▸ **PASSAGE**
As I was looking at some scriptures this morning, I was struck by the way the psalmists often remind us to not forget God’s benefits. It got me to asking myself how many benefits are out there for us we are not even aware of, and are we even enjoying the benefits God offers to us each and every day?

Even though I work full-time hours as a pastor, I also work part time for another organization. One of the things I do at my other job is to help sign people up for benefits. These benefits are determined by the organization, and people are eligible for them if they meet certain criteria such as working the equivalent of 30-40 hours a week.

It is important for me to determine whether or not someone who is eligible for certain benefits has actually signed up for them and is receiving them like they should. There may be some really good benefits they could be receiving, but they might not even know those benefits are available to them or that they qualify for them.

Now in the working world, benefits can be things the employer pays for, but they can also be things we pay for. But God’s benefits to us are freely given to us by him. Any cost incurred was paid in the life, death, resurrection, and ascension of his own Son Jesus Christ. We don’t owe him anything for these benefits other than gratitude, a gratitude which expresses itself by living in loving relationship with God and others.

So what are some of God’s free benefits? The most significant and life-transforming benefit God gives us is eternal life—a knowing and being known at an intimate level both now and for all eternity by God, because of God’s grace to us in Jesus Christ, and his gift to us of his Spirit. God through Jesus and by the Spirit intervenes in our human existence and brings redemption, healing, renewal and abundant living. God’s benefits also include a deep and abiding love and compassion, and personal participation of Christ by the Spirit with us, in the midst of our suffering and daily struggles.

So, this begs a question: Do we have to sign up for these benefits in order to receive them? What if we don’t even know about these benefits? Does this mean we never receive them at all—we’re just out of luck—too bad, so sad?

The truth is, God’s giving of his benefits to us as his creatures, made in his image, is a freely given gift. God gives us all of his benefits, not because we deserve them, or we have earned them, but merely out of the abundance of his great love. He is the Benefit-giving God. It is his nature to be beneficent.

Considering all God has provided for us not only in this amazing cosmos we live in and earth we live on, but also in all he has given us in sending his Son and giving us his Spirit, we are really overflowing each moment with benefits. It may feel like our world is falling apart, or God is indifferent to our existence, but the truth is, we are held in the midst of his love and grace, and we are abundantly blessed with his benefits.

These benefits are ours just because we are God’s creatures, his beloved and redeemed children. The thing is, we have an extremely difficult time participating in and enjoying these benefits when we either don’t know about them, don’t recognize them, or refuse to embrace and receive them as a free gift from the Giver of all Benefits.

▸ **PROBLEM A**
Do these statements agree with the passage on God's benefits? For each, answer yes or no and quote the words of the passage that decide it. (i) The writer works full-time hours as a pastor and also part time for another organization. (ii) The passage says we owe God a payment for his benefits. (iii) The passage names eternal life as the most significant benefit God gives.
▸ **PROBLEM B**
Can you copy the passage word for word, starting at "Even though I" and ending at "hours a week."?
You won't need the rows at all.

▸ **RECORDED INFORMATION**
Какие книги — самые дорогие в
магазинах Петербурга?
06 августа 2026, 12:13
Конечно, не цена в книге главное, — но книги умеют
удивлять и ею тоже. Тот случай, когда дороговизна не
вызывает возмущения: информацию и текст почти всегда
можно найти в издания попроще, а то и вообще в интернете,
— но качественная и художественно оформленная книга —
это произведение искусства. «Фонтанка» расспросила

--

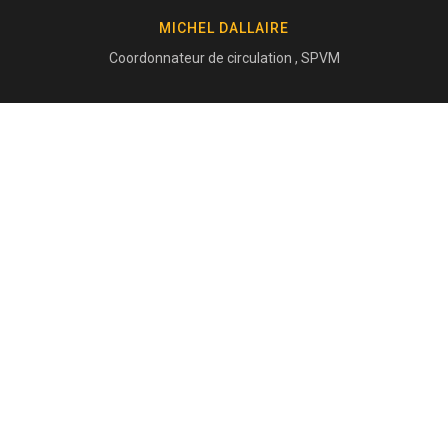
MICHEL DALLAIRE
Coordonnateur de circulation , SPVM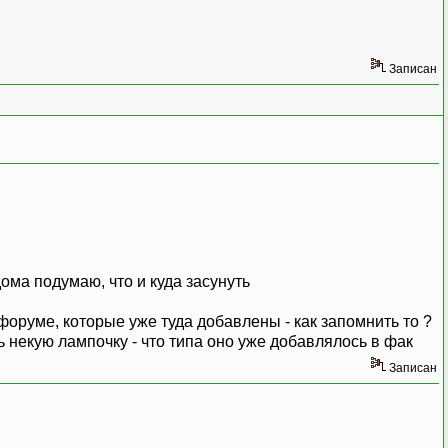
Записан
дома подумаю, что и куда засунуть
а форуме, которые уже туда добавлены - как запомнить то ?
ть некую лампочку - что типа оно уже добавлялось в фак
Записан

▸ **OUTPUT A**
(i) Yes: "Even though I work full-time hours as a pastor, I also work part time for another organization."
(ii) No: "We don’t owe him anything for these benefits other than gratitude"
(iii) Yes: "The most significant and life-transforming benefit God gives us is eternal life"

▸ **OUTPUT B**
Even though I work full-time hours as a pastor, I also work part time for another organization. One of the things I do at my other job is to help sign people up for benefits. These benefits are determined by the organization, and people are eligible for them if they meet certain criteria such as working the equivalent of 30-40 hours a week.